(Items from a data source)
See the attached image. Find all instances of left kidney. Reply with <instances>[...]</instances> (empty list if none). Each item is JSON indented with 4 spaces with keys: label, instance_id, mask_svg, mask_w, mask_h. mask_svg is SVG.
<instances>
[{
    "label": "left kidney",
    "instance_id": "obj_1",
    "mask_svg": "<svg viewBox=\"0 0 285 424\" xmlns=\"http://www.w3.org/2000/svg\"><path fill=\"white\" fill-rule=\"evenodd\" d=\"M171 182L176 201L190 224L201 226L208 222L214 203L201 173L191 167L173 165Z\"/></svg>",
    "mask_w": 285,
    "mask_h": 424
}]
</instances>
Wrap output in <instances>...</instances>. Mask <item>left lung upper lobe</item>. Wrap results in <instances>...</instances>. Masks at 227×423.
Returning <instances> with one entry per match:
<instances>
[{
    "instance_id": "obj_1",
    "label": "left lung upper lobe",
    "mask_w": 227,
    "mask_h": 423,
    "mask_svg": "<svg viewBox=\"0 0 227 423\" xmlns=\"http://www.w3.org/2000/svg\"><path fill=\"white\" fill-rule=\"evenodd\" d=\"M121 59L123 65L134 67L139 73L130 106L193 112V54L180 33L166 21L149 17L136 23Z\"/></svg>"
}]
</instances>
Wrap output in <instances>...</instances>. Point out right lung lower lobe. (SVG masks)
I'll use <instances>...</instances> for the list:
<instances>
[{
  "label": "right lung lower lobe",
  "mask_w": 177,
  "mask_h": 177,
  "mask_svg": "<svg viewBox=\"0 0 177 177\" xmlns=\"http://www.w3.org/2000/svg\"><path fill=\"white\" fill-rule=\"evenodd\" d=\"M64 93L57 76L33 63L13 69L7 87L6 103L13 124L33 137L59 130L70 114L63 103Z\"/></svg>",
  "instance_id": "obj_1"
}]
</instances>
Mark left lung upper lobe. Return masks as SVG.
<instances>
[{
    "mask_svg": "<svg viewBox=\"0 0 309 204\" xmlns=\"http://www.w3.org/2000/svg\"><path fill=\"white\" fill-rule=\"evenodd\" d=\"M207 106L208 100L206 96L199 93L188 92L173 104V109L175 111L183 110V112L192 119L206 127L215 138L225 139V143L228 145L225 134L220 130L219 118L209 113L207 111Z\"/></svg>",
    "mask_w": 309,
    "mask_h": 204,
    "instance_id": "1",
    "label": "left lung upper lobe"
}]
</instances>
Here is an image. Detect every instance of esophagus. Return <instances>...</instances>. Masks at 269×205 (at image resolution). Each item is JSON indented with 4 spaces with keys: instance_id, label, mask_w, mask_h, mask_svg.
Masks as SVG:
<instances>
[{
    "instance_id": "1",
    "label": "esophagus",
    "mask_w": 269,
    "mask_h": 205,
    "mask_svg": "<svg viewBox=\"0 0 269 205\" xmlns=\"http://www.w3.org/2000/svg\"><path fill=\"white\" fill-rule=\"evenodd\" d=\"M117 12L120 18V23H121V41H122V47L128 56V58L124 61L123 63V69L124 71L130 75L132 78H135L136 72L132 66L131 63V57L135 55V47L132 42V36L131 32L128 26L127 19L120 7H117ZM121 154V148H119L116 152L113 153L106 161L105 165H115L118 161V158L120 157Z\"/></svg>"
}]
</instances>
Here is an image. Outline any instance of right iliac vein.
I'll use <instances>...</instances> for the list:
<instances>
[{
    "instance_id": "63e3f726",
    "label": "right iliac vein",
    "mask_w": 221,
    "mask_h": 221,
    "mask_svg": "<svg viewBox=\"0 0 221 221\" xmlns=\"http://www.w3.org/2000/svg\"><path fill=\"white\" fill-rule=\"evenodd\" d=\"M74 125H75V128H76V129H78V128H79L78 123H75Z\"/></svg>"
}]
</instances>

EXERCISE INSTRUCTIONS:
Please find each line in the records above that contains the word "Here" and copy those lines out in full.

EXERCISE RESPONSE:
Here is an image. Detect every instance of esophagus. Return <instances>...</instances>. Masks at 269×205 (at image resolution). Each item is JSON indented with 4 spaces with keys: instance_id, label, mask_w, mask_h, mask_svg.
Here is an image. Outline any instance of right iliac vein.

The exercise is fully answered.